_TEXT SEGMENT:_
Thursday, July 5, 2018

Second Dimsum Lunch

The next day after our dinner at 102 House and subsequently a late night supper at a local joint (for bowls of comforting congees and a few street food dishes), we met up with Jimmy and Chef Xu again for more local food before we headed home, this time at the legendary White Swan Hotel by the Pearl River bank for a second dimsum lunch in as many days while travelling to this town.


I can’t remember when was the last time I set foot at this hotel which is celebrating its 35th anniversary, perhaps as far back as my first ever trip out of Hong Kong when I was a kid when we stayed here briefly for one night at the hotel. Back then the hotel was strictly restricted to “foreigners” and locals were barred from access. But the property, which underwent a total overhaul a few years ago, showed no sign of age now with a modernized décor and a mixture of local and out-of-towner clientele these days. But the signature interior remained, including the fish pond at the basement, completed with old pagodas and waterfall, like a classic Cantonese garden. Jade River, their Cantonese restaurant on the first floor, followed the similar theme, with the setting like an old Chinese house completed with water ponds, stone carvings and bird cages (with real birds kept inside)

Source text of formatted documents:
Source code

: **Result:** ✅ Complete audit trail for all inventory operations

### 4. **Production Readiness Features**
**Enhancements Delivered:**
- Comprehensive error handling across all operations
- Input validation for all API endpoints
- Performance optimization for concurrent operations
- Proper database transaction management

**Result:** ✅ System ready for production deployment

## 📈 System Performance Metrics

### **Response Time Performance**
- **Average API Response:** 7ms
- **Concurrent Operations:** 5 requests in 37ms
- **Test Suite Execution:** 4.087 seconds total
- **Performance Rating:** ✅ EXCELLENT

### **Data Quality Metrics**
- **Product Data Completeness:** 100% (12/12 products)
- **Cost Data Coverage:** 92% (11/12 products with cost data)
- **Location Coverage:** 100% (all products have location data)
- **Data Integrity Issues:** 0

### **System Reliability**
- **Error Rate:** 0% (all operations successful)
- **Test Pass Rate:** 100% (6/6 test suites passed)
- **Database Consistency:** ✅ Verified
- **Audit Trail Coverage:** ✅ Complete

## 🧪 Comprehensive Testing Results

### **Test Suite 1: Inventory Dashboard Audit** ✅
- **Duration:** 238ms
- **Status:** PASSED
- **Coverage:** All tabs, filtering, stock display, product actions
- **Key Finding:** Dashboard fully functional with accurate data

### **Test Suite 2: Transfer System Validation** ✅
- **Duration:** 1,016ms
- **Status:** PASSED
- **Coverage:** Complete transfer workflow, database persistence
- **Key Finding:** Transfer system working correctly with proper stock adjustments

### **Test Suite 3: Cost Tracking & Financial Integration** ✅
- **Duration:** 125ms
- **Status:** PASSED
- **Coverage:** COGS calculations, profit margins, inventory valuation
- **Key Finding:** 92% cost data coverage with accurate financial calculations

_WORK INSTRUCTION A:_
Echo back the entire post about the second dimsum lunch with every word and line unchanged.
_WORK INSTRUCTION B:_
Copy the lines of the rows from the one holding "### **Test Suite 3: Cost" through the last line of the rows, both ends included.
The dimsum post and the rows have no connection to each other.

_ANSWER AREA A:_
Thursday, July 5, 2018

Second Dimsum Lunch

The next day after our dinner at 102 House and subsequently a late night supper at a local joint (for bowls of comforting congees and a few street food dishes), we met up with Jimmy and Chef Xu again for more local food before we headed home, this time at the legendary White Swan Hotel by the Pearl River bank for a second dimsum lunch in as many days while travelling to this town.


I can’t remember when was the last time I set foot at this hotel which is celebrating its 35th anniversary, perhaps as far back as my first ever trip out of Hong Kong when I was a kid when we stayed here briefly for one night at the hotel. Back then the hotel was strictly restricted to “foreigners” and locals were barred from access. But the property, which underwent a total overhaul a few years ago, showed no sign of age now with a modernized décor and a mixture of local and out-of-towner clientele these days. But the signature interior remained, including the fish pond at the basement, completed with old pagodas and waterfall, like a classic Cantonese garden. Jade River, their Cantonese restaurant on the first floor, followed the similar theme, with the setting like an old Chinese house completed with water ponds, stone carvings and bird cages (with real birds kept inside)

_ANSWER AREA B:_
### **Test Suite 3: Cost Tracking & Financial Integration** ✅
- **Duration:** 125ms
- **Status:** PASSED
- **Coverage:** COGS calculations, profit margins, inventory valuation
- **Key Finding:** 92% cost data coverage with accurate financial calculations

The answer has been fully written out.